Впечатление от Неаполя еще больше усилилось, когда мы попали в самую гущу рабочей массы, встретившей Горького как великого поборника за освобождение рабочего класса и провозвестника свободы.
Не прожили мы и двух дней в отеле "Везувий", где остановились, как к Горькому явились делегаты от рабочих организаций и пригласили его на митинг у Биржи труда, устраиваемый в его честь.
Утром следующего дня из окна нашего отеля на набережной Санта Лючия видно было, что ожидается что-то особенное, из ряда вон выходящее.

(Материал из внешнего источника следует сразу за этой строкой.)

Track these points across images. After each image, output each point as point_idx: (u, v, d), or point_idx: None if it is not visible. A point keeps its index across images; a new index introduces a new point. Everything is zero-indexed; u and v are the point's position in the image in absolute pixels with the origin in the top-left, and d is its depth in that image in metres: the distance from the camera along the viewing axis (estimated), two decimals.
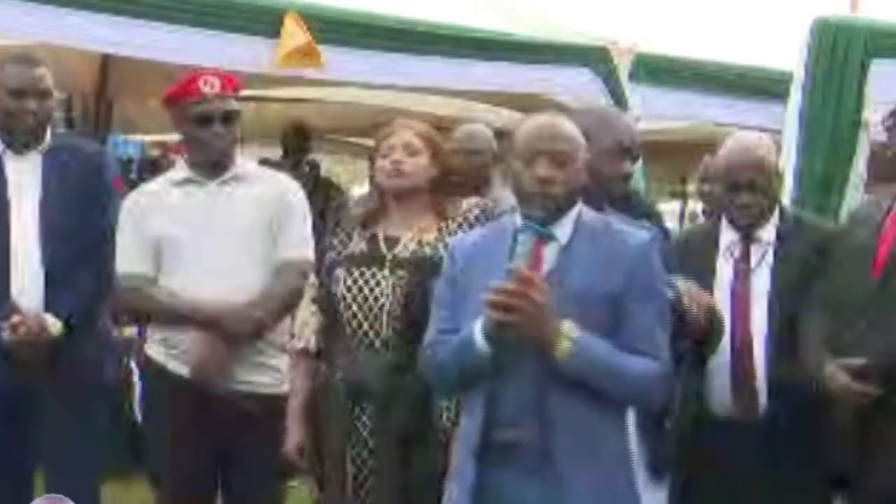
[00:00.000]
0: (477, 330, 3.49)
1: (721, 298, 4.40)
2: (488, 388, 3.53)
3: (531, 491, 3.51)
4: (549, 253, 3.56)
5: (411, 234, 4.24)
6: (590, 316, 3.49)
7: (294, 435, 4.40)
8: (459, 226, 4.23)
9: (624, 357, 3.49)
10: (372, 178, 9.26)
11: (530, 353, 3.48)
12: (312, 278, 4.47)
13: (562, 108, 7.56)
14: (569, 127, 3.64)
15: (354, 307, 4.20)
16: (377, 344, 4.16)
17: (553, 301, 3.44)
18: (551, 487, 3.48)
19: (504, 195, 5.26)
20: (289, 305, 4.73)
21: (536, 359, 3.48)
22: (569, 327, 3.44)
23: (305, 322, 4.44)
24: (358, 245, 4.28)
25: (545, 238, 3.54)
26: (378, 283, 4.19)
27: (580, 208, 3.63)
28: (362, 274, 4.22)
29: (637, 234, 3.64)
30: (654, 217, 5.13)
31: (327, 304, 4.30)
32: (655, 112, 7.85)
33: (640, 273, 3.53)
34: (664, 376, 3.55)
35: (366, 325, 4.19)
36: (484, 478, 3.54)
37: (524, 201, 3.59)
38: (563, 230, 3.59)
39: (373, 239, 4.28)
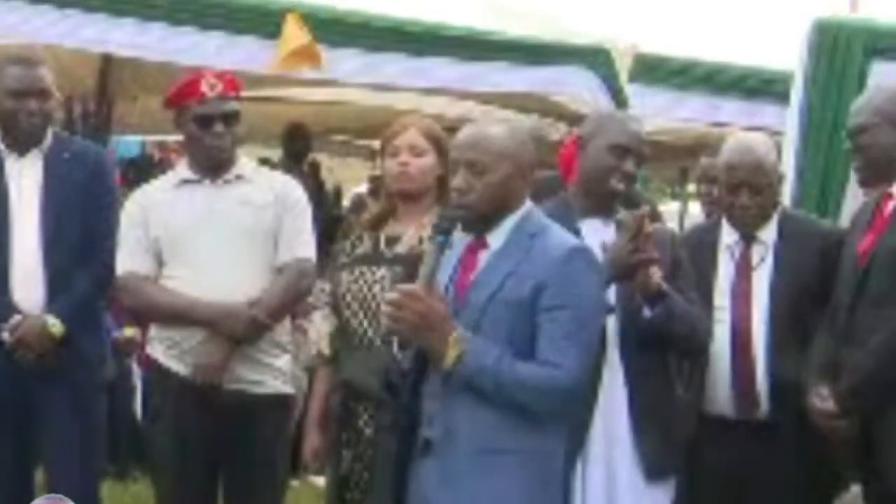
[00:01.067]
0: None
1: (722, 298, 4.41)
2: (412, 386, 3.62)
3: (437, 490, 3.56)
4: (482, 258, 3.62)
5: (412, 231, 4.25)
6: (497, 319, 3.53)
7: (310, 438, 4.43)
8: None
9: (517, 366, 3.49)
10: (371, 179, 9.27)
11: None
12: (321, 283, 4.50)
13: (561, 109, 7.59)
14: (491, 134, 3.64)
15: (355, 306, 4.23)
16: (377, 342, 4.17)
17: (446, 310, 3.52)
18: (451, 487, 3.53)
19: None
20: (289, 305, 4.74)
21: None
22: (458, 337, 3.49)
23: (320, 327, 4.46)
24: (364, 247, 4.30)
25: (479, 244, 3.61)
26: (376, 282, 4.20)
27: (524, 214, 3.64)
28: (362, 273, 4.24)
29: (562, 243, 3.61)
30: (654, 218, 5.14)
31: (336, 307, 4.32)
32: (655, 112, 7.85)
33: (554, 280, 3.52)
34: (560, 385, 3.50)
35: (365, 324, 4.20)
36: (413, 476, 3.61)
37: (443, 211, 3.68)
38: (497, 237, 3.63)
39: (376, 240, 4.29)
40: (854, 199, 5.86)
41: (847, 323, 4.15)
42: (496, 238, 3.63)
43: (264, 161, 8.36)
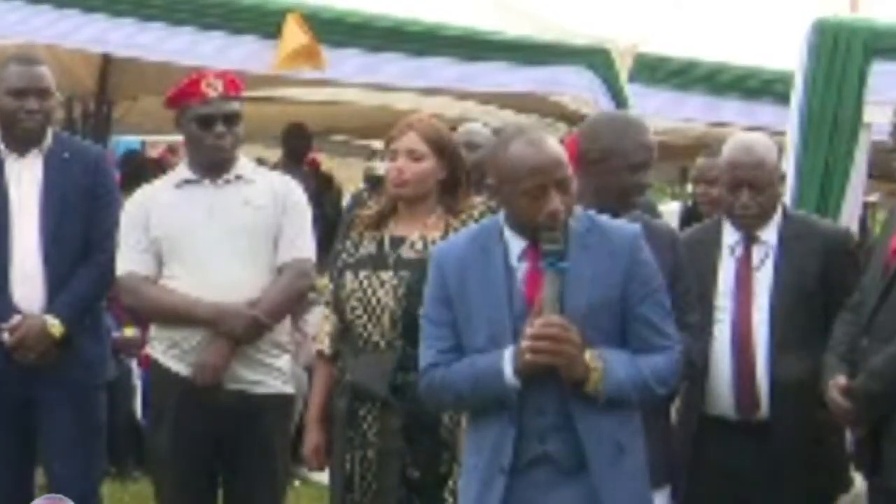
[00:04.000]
0: (507, 365, 3.50)
1: (722, 299, 4.40)
2: (514, 408, 3.55)
3: (566, 501, 3.54)
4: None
5: (417, 234, 4.24)
6: (598, 324, 3.54)
7: (311, 436, 4.42)
8: (463, 223, 4.23)
9: (644, 363, 3.56)
10: (368, 178, 9.27)
11: (554, 375, 3.53)
12: (325, 280, 4.48)
13: (561, 109, 7.58)
14: (559, 148, 3.60)
15: (359, 309, 4.21)
16: (382, 345, 4.17)
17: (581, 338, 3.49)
18: (587, 498, 3.52)
19: None
20: (289, 305, 4.75)
21: (559, 379, 3.53)
22: (592, 358, 3.49)
23: (322, 325, 4.46)
24: (367, 247, 4.29)
25: (538, 252, 3.54)
26: (382, 285, 4.19)
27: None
28: (367, 276, 4.22)
29: (623, 228, 3.68)
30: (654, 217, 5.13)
31: (338, 307, 4.31)
32: (655, 112, 7.84)
33: (636, 269, 3.59)
34: (679, 361, 3.66)
35: (370, 326, 4.19)
36: (513, 491, 3.55)
37: (532, 232, 3.56)
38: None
39: (381, 240, 4.28)
40: (854, 199, 5.87)
41: (870, 320, 4.12)
42: None
43: (260, 161, 8.38)
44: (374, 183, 8.57)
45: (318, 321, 4.59)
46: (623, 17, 8.56)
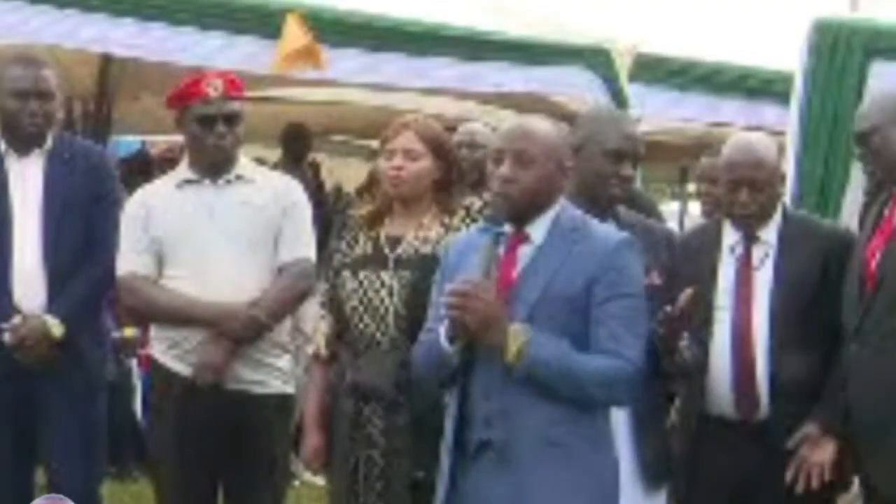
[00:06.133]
0: (442, 331, 3.59)
1: (723, 299, 4.41)
2: (460, 388, 3.61)
3: (494, 490, 3.55)
4: (524, 252, 3.63)
5: (413, 233, 4.25)
6: (551, 315, 3.55)
7: (310, 438, 4.42)
8: (462, 220, 4.24)
9: (581, 358, 3.53)
10: (370, 178, 9.29)
11: (495, 354, 3.54)
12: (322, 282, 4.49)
13: (561, 109, 7.59)
14: (539, 127, 3.67)
15: (360, 309, 4.21)
16: (384, 344, 4.17)
17: (503, 304, 3.52)
18: (511, 488, 3.53)
19: None
20: (289, 305, 4.74)
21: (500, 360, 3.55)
22: (518, 331, 3.50)
23: (316, 326, 4.45)
24: (363, 247, 4.29)
25: (519, 238, 3.61)
26: (382, 284, 4.19)
27: (560, 209, 3.67)
28: (367, 276, 4.23)
29: (608, 236, 3.67)
30: (654, 217, 5.14)
31: (335, 308, 4.31)
32: (655, 112, 7.85)
33: (605, 274, 3.56)
34: (626, 375, 3.56)
35: (372, 326, 4.19)
36: (460, 476, 3.61)
37: (492, 201, 3.68)
38: (538, 230, 3.64)
39: (377, 240, 4.29)
40: (854, 199, 5.87)
41: (858, 334, 4.12)
42: (537, 232, 3.63)
43: (260, 161, 8.37)
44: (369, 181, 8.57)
45: (314, 320, 4.58)
46: (623, 17, 8.57)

Наряд карабинеров, приставленных к отелю, был усилен, патрули ходили то в одну, то в другую сторону. Забавные, будто опереточные, жандармы в своих треуголках с пестрыми султанами, надетых поперек головы, в коротких накидках, в брюках с красными лампасами, в белых перчатках, пальцы которых подчас были слишком длинны, так что руки производили впечатление птичьих лап, неразлучными парочками чинно прогуливались взад и вперед посредине набережной.
Парапет у моря, против отеля, был усеян самой разношерстной толпой. Люди группами сидели или спокойно прогуливались, чего-то ожидая.

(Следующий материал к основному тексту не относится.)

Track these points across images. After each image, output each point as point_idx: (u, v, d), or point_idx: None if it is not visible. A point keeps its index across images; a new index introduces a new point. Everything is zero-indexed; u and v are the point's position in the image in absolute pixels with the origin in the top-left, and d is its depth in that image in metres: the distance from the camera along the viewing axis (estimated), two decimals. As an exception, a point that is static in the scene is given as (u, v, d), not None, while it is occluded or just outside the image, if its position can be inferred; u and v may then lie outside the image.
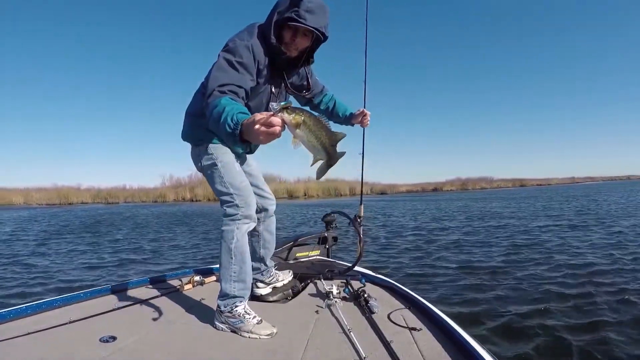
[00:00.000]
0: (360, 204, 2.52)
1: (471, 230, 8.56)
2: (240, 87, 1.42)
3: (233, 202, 1.64)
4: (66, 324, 1.61)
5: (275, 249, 2.67)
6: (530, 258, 5.20)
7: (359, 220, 2.45)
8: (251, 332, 1.53)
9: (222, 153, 1.68)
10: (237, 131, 1.11)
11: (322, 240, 2.89)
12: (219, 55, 1.49)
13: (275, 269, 2.12)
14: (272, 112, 1.01)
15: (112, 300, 1.94)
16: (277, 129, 1.00)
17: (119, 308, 1.82)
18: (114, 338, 1.46)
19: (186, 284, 2.13)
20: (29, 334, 1.49)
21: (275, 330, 1.55)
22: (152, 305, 1.87)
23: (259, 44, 1.53)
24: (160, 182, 44.70)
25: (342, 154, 1.38)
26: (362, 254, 2.28)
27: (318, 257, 2.84)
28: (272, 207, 1.99)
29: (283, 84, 1.75)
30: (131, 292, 2.08)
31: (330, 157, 1.33)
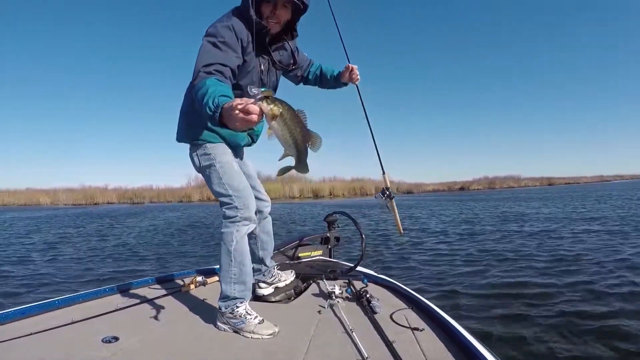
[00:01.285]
0: (383, 173, 2.10)
1: (503, 236, 7.69)
2: (225, 65, 1.42)
3: (232, 204, 1.63)
4: (68, 324, 1.62)
5: (281, 248, 2.67)
6: (568, 266, 4.72)
7: (387, 192, 2.00)
8: (253, 332, 1.51)
9: (220, 153, 1.66)
10: (217, 114, 1.12)
11: (325, 241, 2.88)
12: (202, 40, 1.50)
13: (278, 269, 2.11)
14: (252, 100, 0.99)
15: (114, 300, 1.94)
16: (254, 117, 1.00)
17: (121, 308, 1.82)
18: (116, 338, 1.46)
19: (188, 284, 2.14)
20: (31, 334, 1.50)
21: (277, 330, 1.53)
22: (154, 306, 1.87)
23: (239, 22, 1.53)
24: (185, 182, 45.48)
25: (307, 170, 1.30)
26: (365, 254, 2.24)
27: (320, 257, 2.82)
28: (267, 209, 1.97)
29: (270, 61, 1.73)
30: (133, 293, 2.09)
31: (299, 156, 1.26)
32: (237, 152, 1.83)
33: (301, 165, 1.29)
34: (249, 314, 1.57)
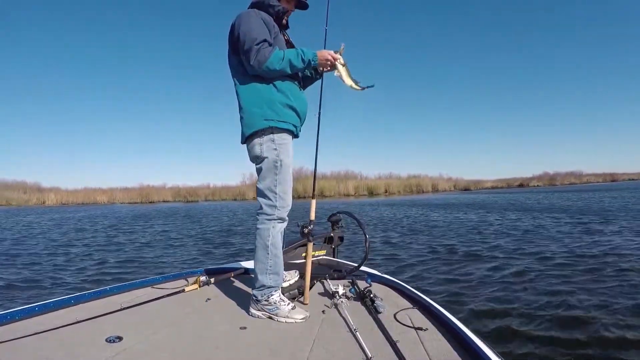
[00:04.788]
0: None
1: (522, 237, 6.79)
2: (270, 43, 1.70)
3: (273, 203, 1.74)
4: (72, 324, 1.62)
5: (287, 246, 2.66)
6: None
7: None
8: (287, 317, 1.65)
9: (285, 153, 1.75)
10: (316, 56, 1.74)
11: (329, 240, 2.88)
12: (239, 35, 1.71)
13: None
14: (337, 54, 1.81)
15: (118, 300, 1.95)
16: (334, 61, 1.78)
17: (125, 308, 1.83)
18: (120, 338, 1.47)
19: (192, 284, 2.15)
20: (35, 334, 1.50)
21: (308, 314, 1.67)
22: (158, 305, 1.88)
23: (264, 14, 1.77)
24: (240, 181, 45.13)
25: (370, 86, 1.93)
26: (369, 254, 2.25)
27: (324, 256, 2.82)
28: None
29: (286, 41, 1.92)
30: (137, 292, 2.09)
31: (355, 84, 1.89)
32: (296, 130, 1.88)
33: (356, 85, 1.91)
34: (283, 301, 1.72)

Слышался шум голосов. Шутки сыпались со всех сторон, и больше всего доставалось "охранителям порядка".
Отличались вездесущие, пронырливые неаполитанские бездомные мальчуганы. Они всюду сновали в своих живописных костюмах, не поддающихся никакому определению, так как нельзя было понять, где начало, где конец какой-нибудь курточки или штанишек и как они держатся на их обладателе. Загорелая кожа сквозила то тут, то там, и казалось, что именно так и надо, -- по крайней мере, одеты все по собственному усмотрению и вкусу.

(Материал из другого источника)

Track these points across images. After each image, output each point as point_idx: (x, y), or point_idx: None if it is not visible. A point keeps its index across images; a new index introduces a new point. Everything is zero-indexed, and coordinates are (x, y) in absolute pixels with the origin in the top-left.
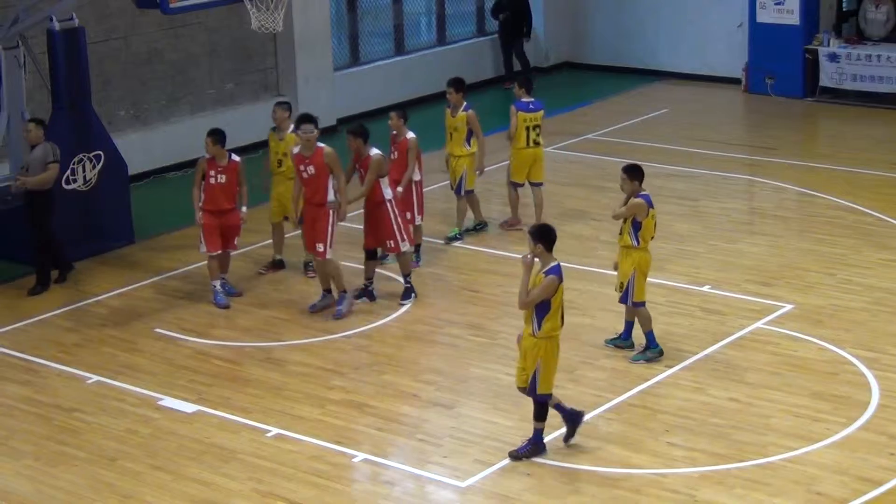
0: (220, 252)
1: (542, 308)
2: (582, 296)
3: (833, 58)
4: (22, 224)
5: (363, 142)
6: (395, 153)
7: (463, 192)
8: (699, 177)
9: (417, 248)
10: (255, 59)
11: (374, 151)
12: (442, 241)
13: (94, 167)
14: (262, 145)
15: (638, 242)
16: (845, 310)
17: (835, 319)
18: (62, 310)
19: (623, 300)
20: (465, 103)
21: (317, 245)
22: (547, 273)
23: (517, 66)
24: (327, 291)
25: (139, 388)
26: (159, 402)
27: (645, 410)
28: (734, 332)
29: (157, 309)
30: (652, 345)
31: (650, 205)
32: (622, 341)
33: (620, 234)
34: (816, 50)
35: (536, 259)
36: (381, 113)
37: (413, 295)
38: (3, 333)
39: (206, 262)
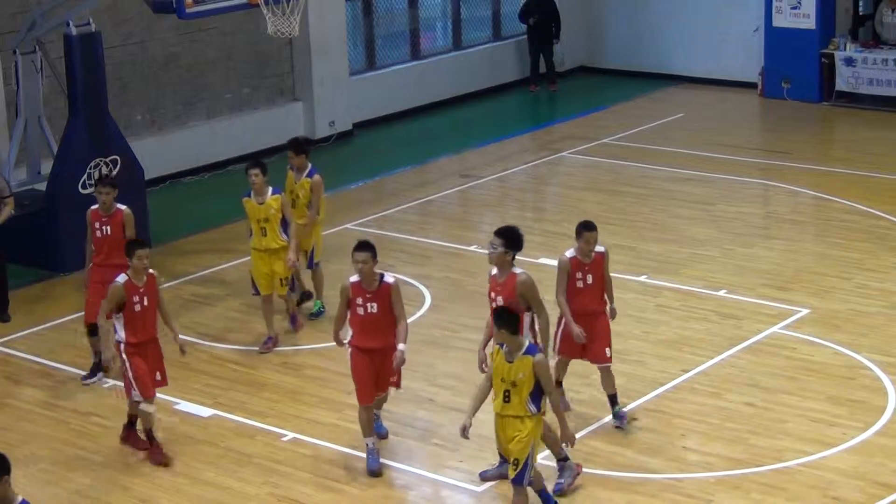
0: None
1: None
2: None
3: (849, 62)
4: (34, 229)
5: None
6: (109, 228)
7: (315, 265)
8: (715, 181)
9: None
10: (271, 64)
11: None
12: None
13: (110, 171)
14: (278, 150)
15: (539, 408)
16: (861, 314)
17: (851, 324)
18: (79, 314)
19: (518, 482)
20: (310, 166)
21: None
22: None
23: (542, 69)
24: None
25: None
26: (175, 406)
27: (661, 415)
28: (750, 336)
29: (173, 313)
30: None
31: None
32: None
33: (506, 400)
34: (832, 54)
35: None
36: (398, 118)
37: (99, 373)
38: (20, 338)
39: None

Заметно было, что с каждой минутой толпа прибывала. К часу, когда был подан для Горького экипаж, толпа стояла плотной стеной против подъезда отеля, и полицейские едва ее сдерживали.
Люди плотно окружили экипаж, так что ехать можно было только шагом, с большим трудом продвигаясь вперед. Упряжка была на английский лад, считавшаяся в Италии самой нарядной: пара лошадей в шорах; скромная, но изящная сбруя из тонких черных ремней только местами скреплялась бронзовыми украшениями, в которых отражалось яркое солнце и причудливыми звездочками вспыхивало то тут, то там на породистых иссиня-вороных конях. Кучер одет в сюртук с золотыми пуговицами, в белые лосины и ботфорты с отворотами из желтой кожи, цилиндр с кокардой, на груди в петлице -- букетик живых цветов.
Совсем новенький экипаж -- открытое ландо, внутри обитое светлой кожей, -- блестел черным лаком. Впечатление было такое, что мы едем на какой-то большой праздник.
Кучер щелкал бичом со всей горячностью итальянца, убеждая окружавших людей дать дорогу экипажу, но ничего не помогало.
Не прошло и нескольких минут, как на подножках примостились какие-то парни, на крыльях ландо повисли другие, а на кОзлах, рядом с кучером, к полному его отчаянию, очутился старик, худой как щепка, весь ободранный, который среди общего шума и криков пытался рассказать Горькому о своей жизни, о своих идеалах и стремлениях. Проезжая каким-то переулком, он, словно, птица, вдруг раскинул свои длинные, сухие руки, снял широкополую шляпу и замахал ею, показывая куда-то вверх. Его седые волосы живописно развевались по ветру, и на бронзовом, в глубоких морщинах лице загорелись черные глаза.
А вверху, на шестом этаже, чуть не вываливаясь из окна, высовывались женщины и дети, они что-то кричали, махали красными платками.
Да и как можно было разобрать слова, когда на протяжении всего пути гудела толпа и почти во всех окнах, на балконах, даже на водосточных трубах висели люди, махали платками, зонтиками, палками и в воздухе стоял непрерывный, ликующий стон: "Да здравствует Горький!", "Да здравствует великий художник!", "Да здравствует русская революция!", "Долой царя!"
Полицейская охрана, карабинеры, жандармы, бывшие у отеля, быстро исчезали в толпе.
Несмотря на всю горячность проявляемых чувств, публика сама соблюдала порядок, и никакого вмешательства полицейских властей не требовалось.